La recette Creedence reste toujours la même depuis la création du groupe, une rythmique basique voire simpliste (et qui ferait passer Charlie Watts des Stones pour un virtuose), un côté direct et sans fioriture, un son et un esprit du bayou et les mélodies de John Fogerty. Et tout s'annonce pour le mieux en cette fin d'année 1970. Les derniers albums studio, enregistrés à un rythme effréné font un carton et en décembre sort ce tout nouveau "Pendulum".
Mais une ombre s'affiche au tableau. Le plus vieux des frères Fogerty, Tom, la guitare rythmique du groupe depuis sa création, quitte le navire durant l'enregistrement. La raison : le côté légèrement tyrannique d'un John qui compose, arrange et enregistre tout sans demander l'avis de ses collègues.
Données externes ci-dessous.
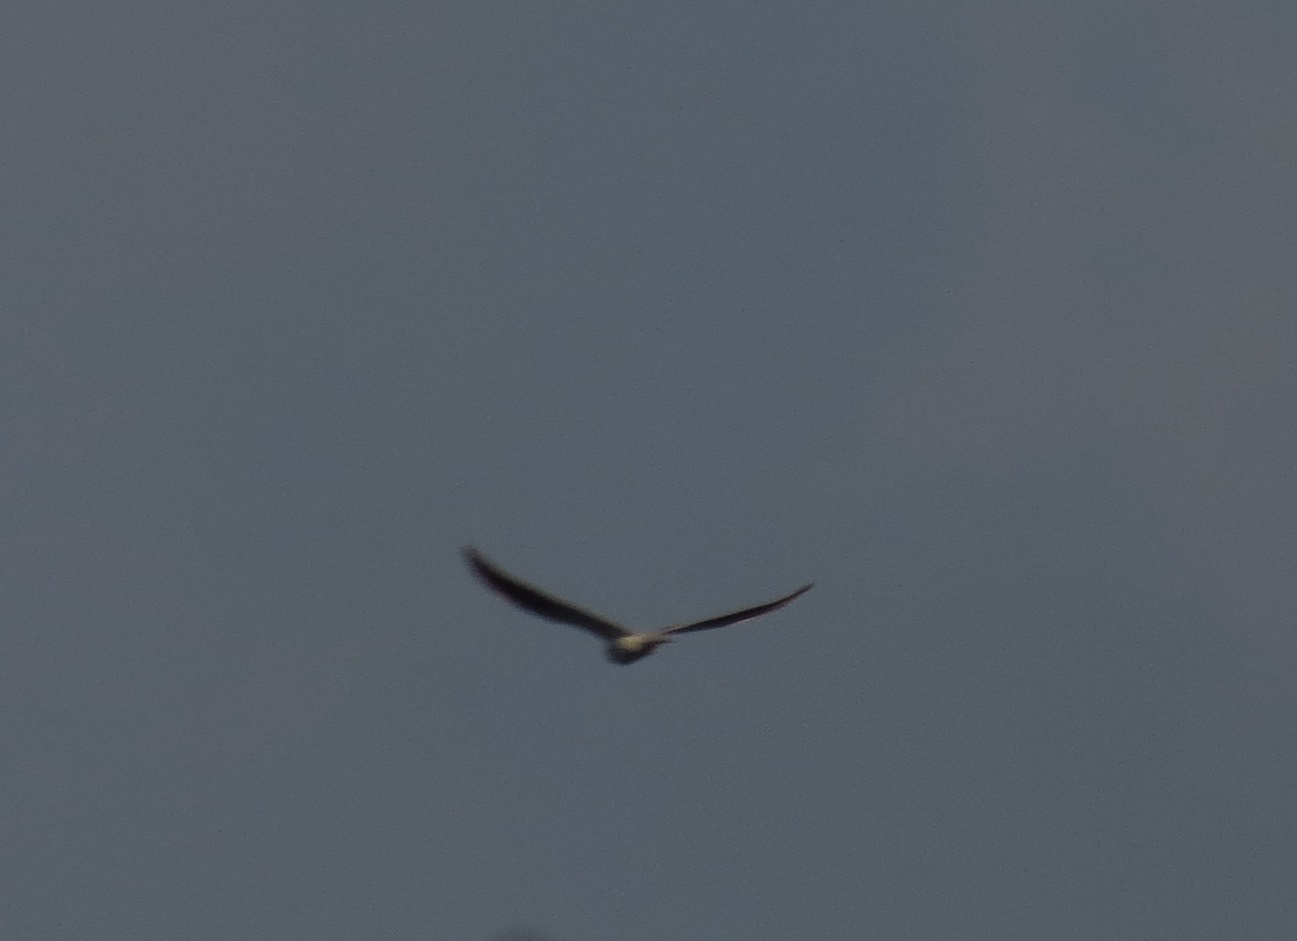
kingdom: Animalia
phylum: Chordata
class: Aves
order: Accipitriformes
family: Accipitridae
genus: Elanus
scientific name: Elanus leucurus
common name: White-tailed kite
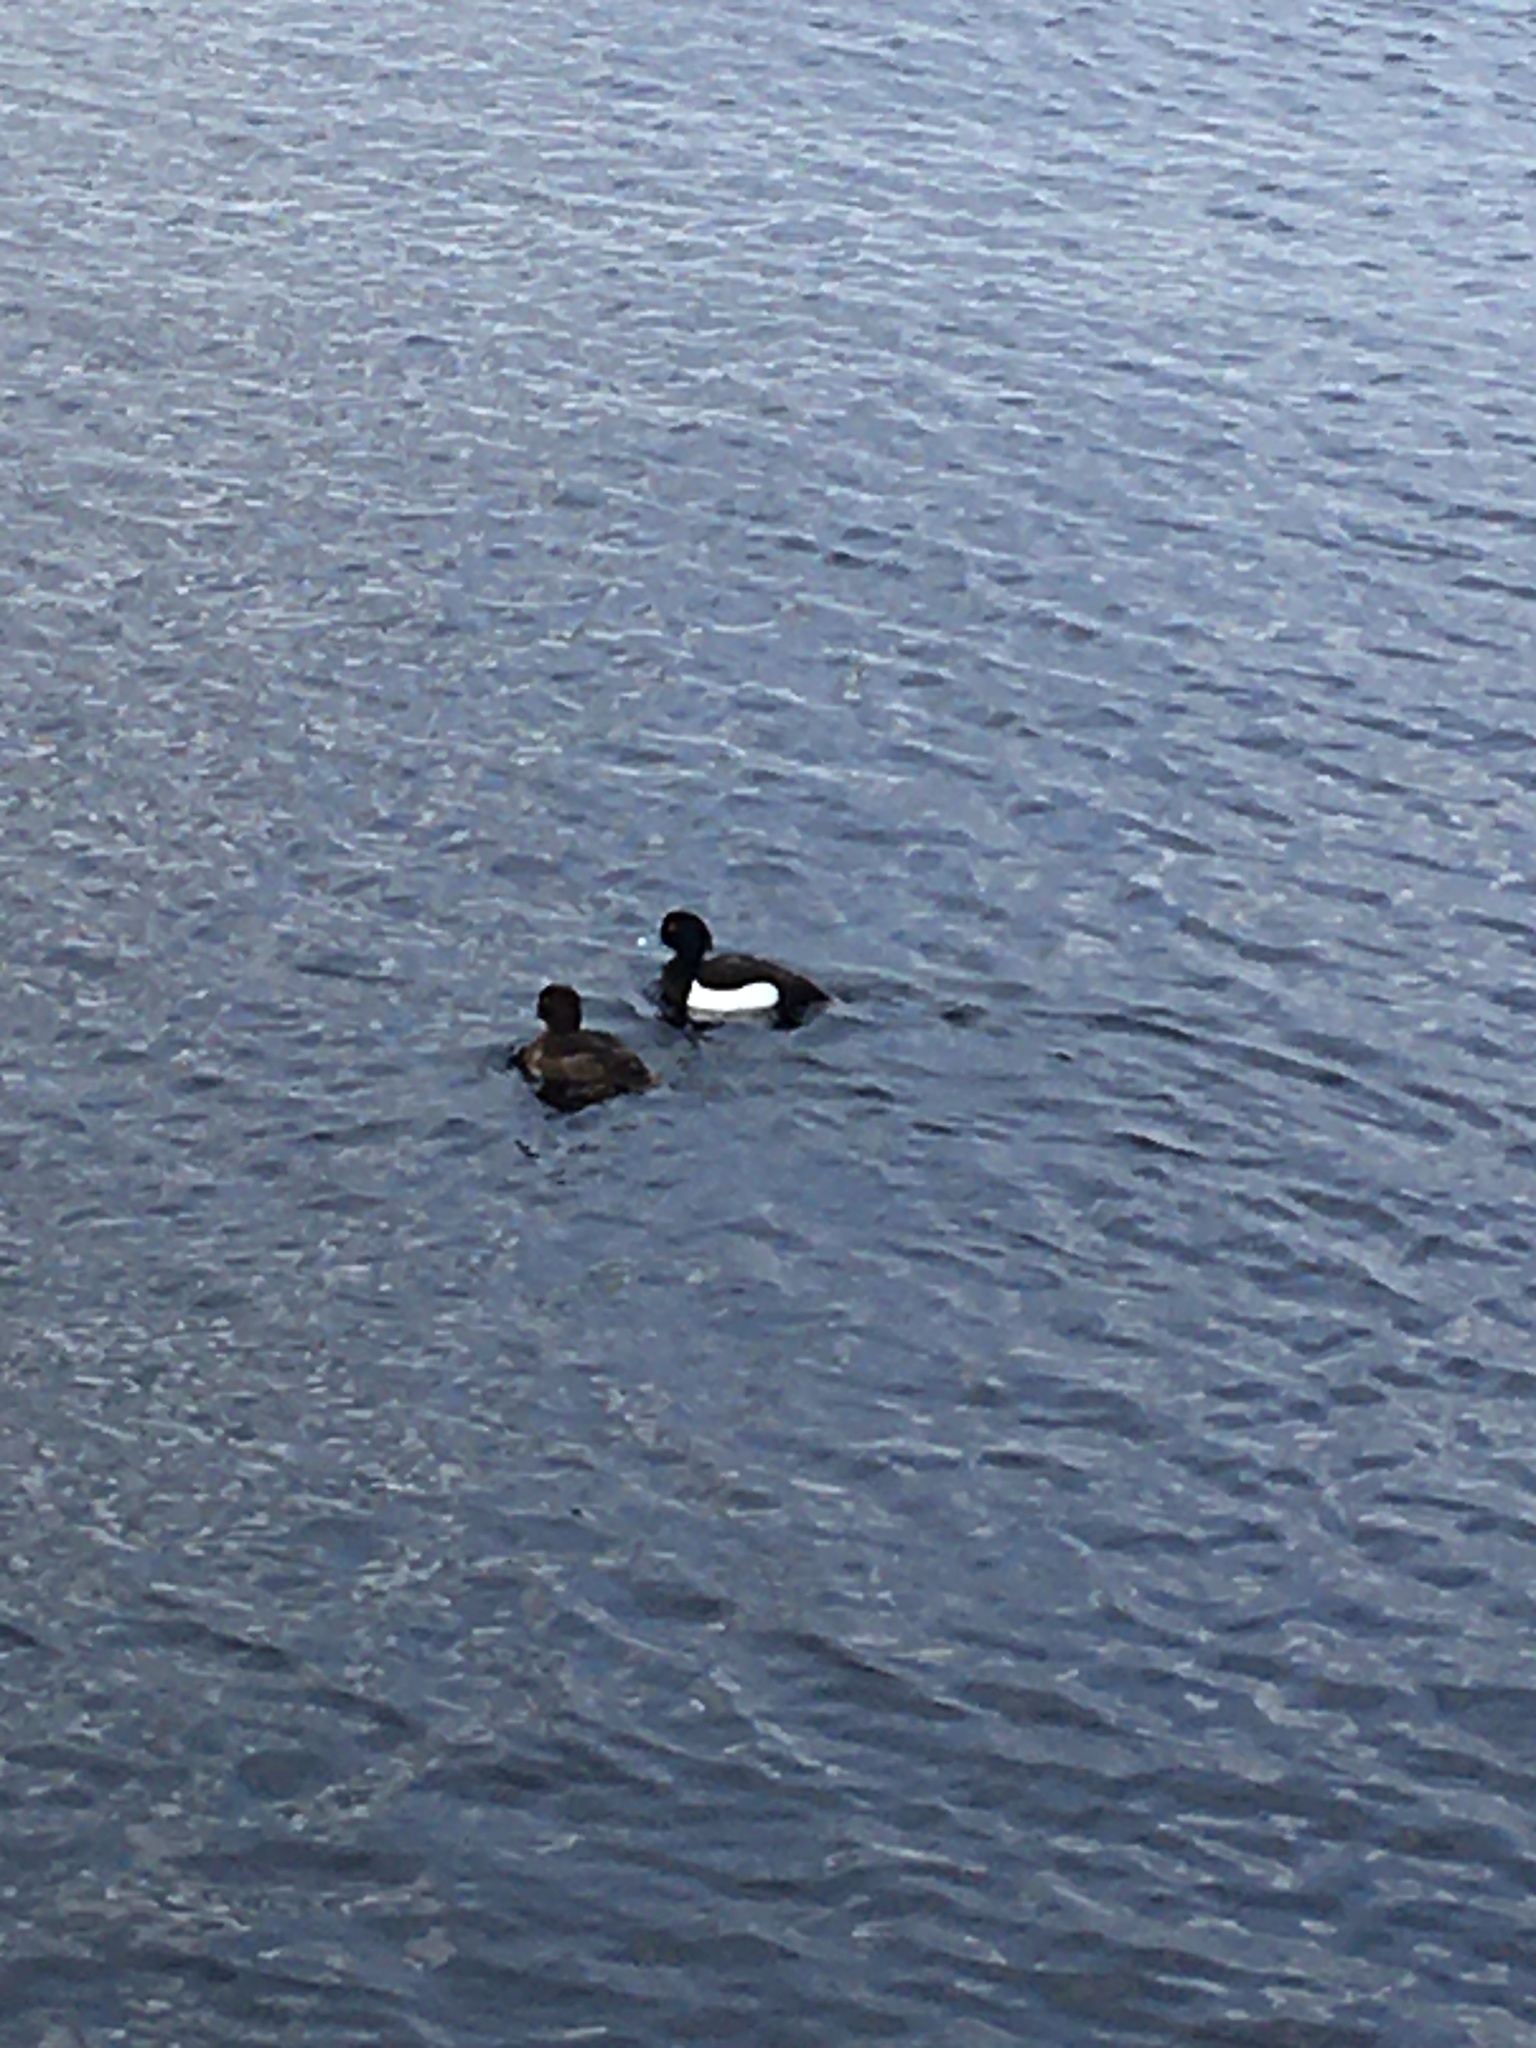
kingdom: Animalia
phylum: Chordata
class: Aves
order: Anseriformes
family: Anatidae
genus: Aythya
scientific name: Aythya fuligula
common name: Tufted duck
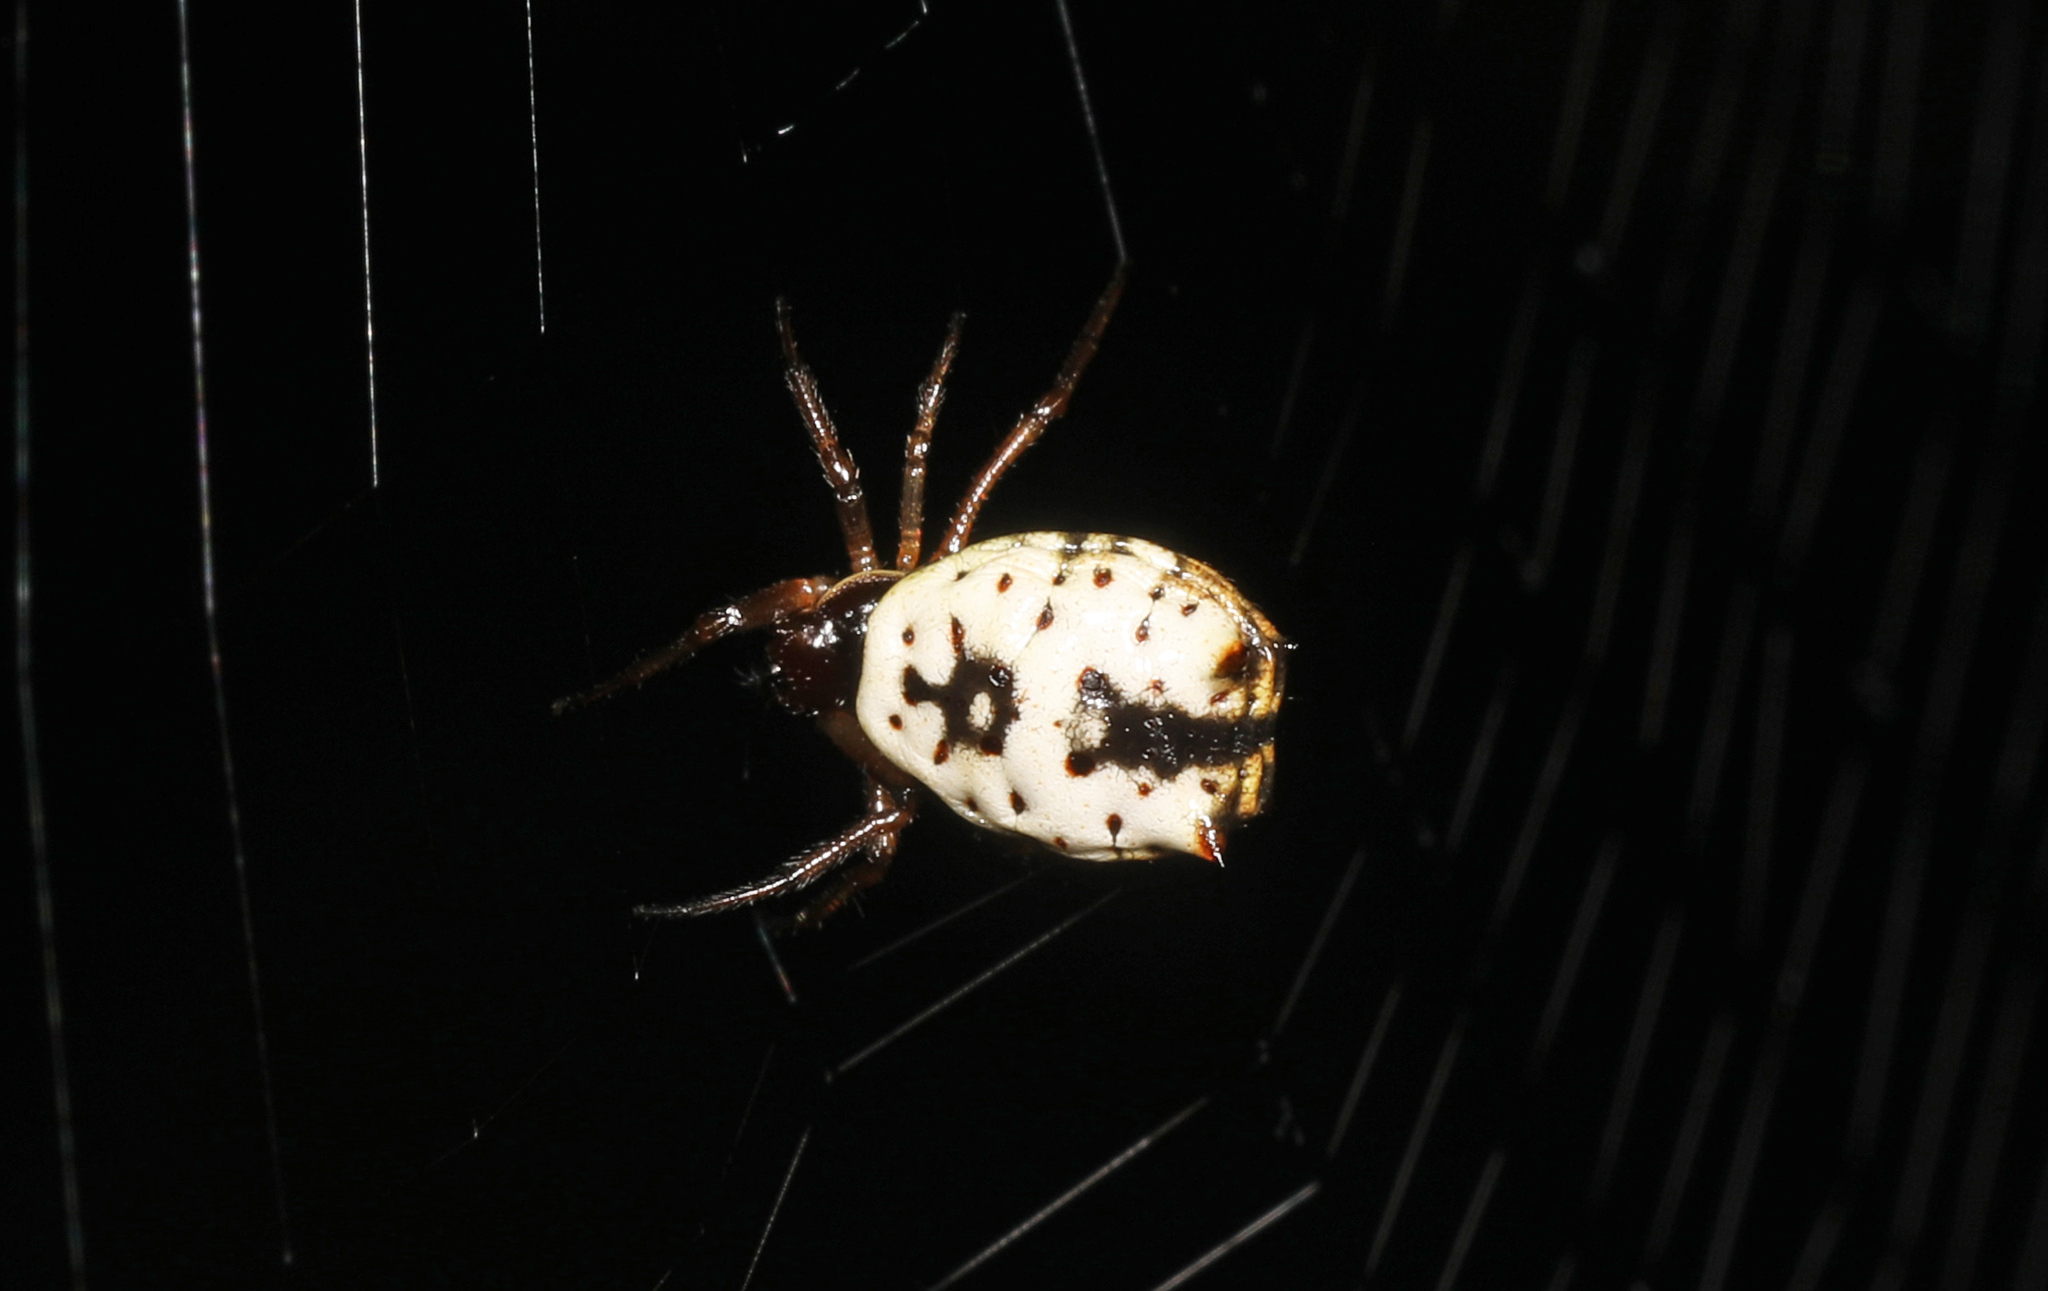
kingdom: Animalia
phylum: Arthropoda
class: Arachnida
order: Araneae
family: Araneidae
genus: Micrathena
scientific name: Micrathena mitrata
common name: Orb weavers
Et malgré toute la bonne volonté de ce dernier, la tension se ressent tout au long des titres ici présents et l'alchimie habituelle qui compense la faiblesse technique du groupe se fait souvent absente.
Pourtant, tout démarre plutôt bien. 'Pagan Baby' se présente en effet comme l'un des plus solides titres du groupe. John donne de la voix et la tension et l'électricité dégagées font mouche. Une fois encore le groupe mise sur une accélération centrale qui va apporter tout son relief au morceau. 'Have You Ever Seen The Rain ?', 'Hideway' et 'It's Just A Thought' sont également les trois (non ça n'est pas de trop quand c'est aussi bien fait) ultimes et sublimes ballades d'un groupe sur le déclin. La première avec sa douce ligne de basse et le chant empreint de gravité de Fogerty, et la seconde riche en Hammond et plus désenchantée encore combleront l'auditeur. Dernière réussite, le remuant 'Born To Move' et sa partie de basse qui introduit un long solo d'Hammond au groove imparable.
D'ailleurs, dans ce "Pendulum", l'orgue Hammond va prendre une place très importante dans le groupe, John étant bien décidé à mettre pour la première fois l'instrument en avant pour compenser l'absence de la guitare rythmique. On le retrouve dans les moyens 'Sailor's Lament' et 'Chameleon' qui, malgré l'intervention d'un saxophone chaleureux, ne seront pas inoubliables. L'auditeur sentira bien ici une absence de profondeur qui fait cruellement défaut à la musique de Creedence ('Hey Tonight' et 'Molina' sont deux autres preuves qu'avec plus de cœur, elles auraient pu passer le cap des multiples écoutes).
Pas mauvais en soi, ce sixième et avant dernier opus des Creedence fait finalement pâle figure face à ses illustres prédécesseurs et reflète déjà les tensions qui mèneront à la chute précipitée de la fameuse formation californienne.